JESÚS NACE EN BELÉN

El tiempo iba pasando y cada día estaba más cerca el nacimiento del hijo de María y de Dios.

José ya tenía lista la cunita y María había tejido con sus propias manos la cobija, los pañales, y las camisitas. Las vecinas, muy amables, les habían dicho que no tenían por qué preocuparse de nada, porque ellas estaban allí para ayudarles en todo, cuando llegara el momento.

Pero ocurrió algo inesperado. El gobernador romano tuvo la gran idea de mandar que todos los que vivían en Israel tenían que ir a la ciudad de donde era su familia, para inscribirse en el censo, porque quería saber cuántas personas habitaban el país. José y su familia eran de Belén, una ciudad muy lejos de Nazaret, y hasta allá tuvo que irse con María, que ya estaba próxima a dar a luz. Nos lo cuenta el Evangelio de San Lucas:

“Sucedió que por aquellos días salió un edicto de César Augusto ordenando que se empadronara todo el mundo. Este primer empadronamiento tuvo lugar siendo Cirino gobernador de Siria. Iban todos a empadronarse, cada uno a su ciudad. Subió también José desde Galilea, de la ciudad de Nazaret, a Judea, a la ciudad de David, para empadronarse con María, su esposa, que estaba encinta” (Lucas 2, 1-5)

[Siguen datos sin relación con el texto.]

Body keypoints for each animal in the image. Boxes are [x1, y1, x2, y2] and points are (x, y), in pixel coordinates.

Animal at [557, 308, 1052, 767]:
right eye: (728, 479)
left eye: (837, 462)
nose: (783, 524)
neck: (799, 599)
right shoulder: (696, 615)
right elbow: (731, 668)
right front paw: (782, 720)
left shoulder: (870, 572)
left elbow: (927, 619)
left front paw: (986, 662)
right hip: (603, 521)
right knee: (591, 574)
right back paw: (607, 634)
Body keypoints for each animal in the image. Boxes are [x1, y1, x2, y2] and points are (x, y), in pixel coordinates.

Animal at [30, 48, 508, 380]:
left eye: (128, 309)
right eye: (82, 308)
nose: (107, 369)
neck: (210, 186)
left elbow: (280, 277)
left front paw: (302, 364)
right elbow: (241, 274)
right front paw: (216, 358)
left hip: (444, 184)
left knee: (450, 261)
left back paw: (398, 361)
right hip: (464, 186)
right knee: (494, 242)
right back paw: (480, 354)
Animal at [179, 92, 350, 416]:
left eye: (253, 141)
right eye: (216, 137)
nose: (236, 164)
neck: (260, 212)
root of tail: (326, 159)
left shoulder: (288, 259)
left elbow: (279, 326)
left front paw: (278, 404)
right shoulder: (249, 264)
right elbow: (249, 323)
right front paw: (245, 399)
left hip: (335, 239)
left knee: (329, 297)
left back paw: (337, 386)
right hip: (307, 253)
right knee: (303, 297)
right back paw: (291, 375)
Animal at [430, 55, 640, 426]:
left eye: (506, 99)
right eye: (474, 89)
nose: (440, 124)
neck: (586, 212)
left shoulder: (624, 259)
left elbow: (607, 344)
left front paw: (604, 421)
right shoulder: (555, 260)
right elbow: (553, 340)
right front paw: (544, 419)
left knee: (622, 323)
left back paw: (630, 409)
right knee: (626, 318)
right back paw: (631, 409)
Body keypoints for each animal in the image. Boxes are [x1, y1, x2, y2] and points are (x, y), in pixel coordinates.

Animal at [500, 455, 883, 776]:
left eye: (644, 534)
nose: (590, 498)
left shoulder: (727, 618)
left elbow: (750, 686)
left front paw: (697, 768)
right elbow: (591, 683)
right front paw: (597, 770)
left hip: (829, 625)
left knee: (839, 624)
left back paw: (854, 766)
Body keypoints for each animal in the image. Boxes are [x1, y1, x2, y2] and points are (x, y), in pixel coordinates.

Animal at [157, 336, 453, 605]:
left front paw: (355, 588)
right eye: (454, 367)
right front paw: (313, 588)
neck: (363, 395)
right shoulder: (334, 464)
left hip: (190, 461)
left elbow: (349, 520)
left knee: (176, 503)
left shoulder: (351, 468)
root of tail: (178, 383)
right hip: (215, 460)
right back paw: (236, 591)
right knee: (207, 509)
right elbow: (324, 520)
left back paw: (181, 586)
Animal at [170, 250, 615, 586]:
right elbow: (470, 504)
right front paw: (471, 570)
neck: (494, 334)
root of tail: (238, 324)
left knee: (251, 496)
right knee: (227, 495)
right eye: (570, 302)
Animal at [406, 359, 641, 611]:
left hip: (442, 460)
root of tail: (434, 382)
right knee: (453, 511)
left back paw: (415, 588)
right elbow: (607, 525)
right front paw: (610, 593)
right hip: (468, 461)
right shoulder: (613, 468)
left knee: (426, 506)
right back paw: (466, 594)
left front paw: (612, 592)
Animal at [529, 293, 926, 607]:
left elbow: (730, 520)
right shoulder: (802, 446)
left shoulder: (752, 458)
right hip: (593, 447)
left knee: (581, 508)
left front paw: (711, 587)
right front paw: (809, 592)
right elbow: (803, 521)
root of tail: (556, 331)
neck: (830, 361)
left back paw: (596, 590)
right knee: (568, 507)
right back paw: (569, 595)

Como pudo, con la ayuda de los vecinos y vecinas, que se pusieron muy tristes, José organizó todo lo que necesitaban para el viaje, subió a María en su burrita, y emprendió el largo camino hacia Belén. Tenía que ir muy despacio para que María no se cansara y para que no le fuera a suceder nada malo al niño que llevaba en su seno.

Durante el viaje, ¡gracias a Dios!, no ocurrió nada especial. María y José estaban tranquilos porque sabían que Dios los protegía; caminaban un rato largo, y luego descansaban a la sombra de una palmera, o a la orilla de un manantial; por las noches José hacía un cambuche para protegerse del frío, y al amanecer, con los primeros rayos del sol, reiniciaban el recorrido. En el trayecto se iban encontrando con otras familias, y poco a poco iba creciendo el número de viajeros. Así fue hasta que llegaron a su destino: Belén de Judá, la ciudad del Rey David.

Cuando estaban ya muy cerca de Belén, María sintió que iba a nacer Jesús, y en secreto, sin que nadie la oyera, se lo dijo a José, que se puso muy nervioso. Entonces apuraron un poco el paso, y se fueron a buscar dónde hospedarse, pero no pudieron encontrar ningún lugar adecuado para quedarse, porque era un momento muy especial, que los dos querían vivir en gran intimidad con Dios, lejos de la curiosidad de la gente.

Tuvieron que salir de nuevo de la ciudad, para dirigirse al campo, donde los pastores llevaban las ovejas a pastar. Allí José encontró una gruta amplia y resguardada del frío; la limpió lo mejor que pudo, y organizó todo para que María pudiera estar tranquila y cómoda.

¡Y Jesús nació!… Nació y lloró como nacen y lloran todos los niños del mundo… ¡Era un niño hermoso, frágil y tierno… necesitado de calor y de protección… necesitado de amor y de cuidados…! José y María, muy emocionados, se los dieron todos… lo acariciaron y lo besaron, le pusieron las ropitas que María había tejido, y lo colocaron en el pesebre… Después, muy felices, dieron gracias a Dios Padre por todo lo que había hecho con ellos y por haberles dado un hijo tan maravilloso.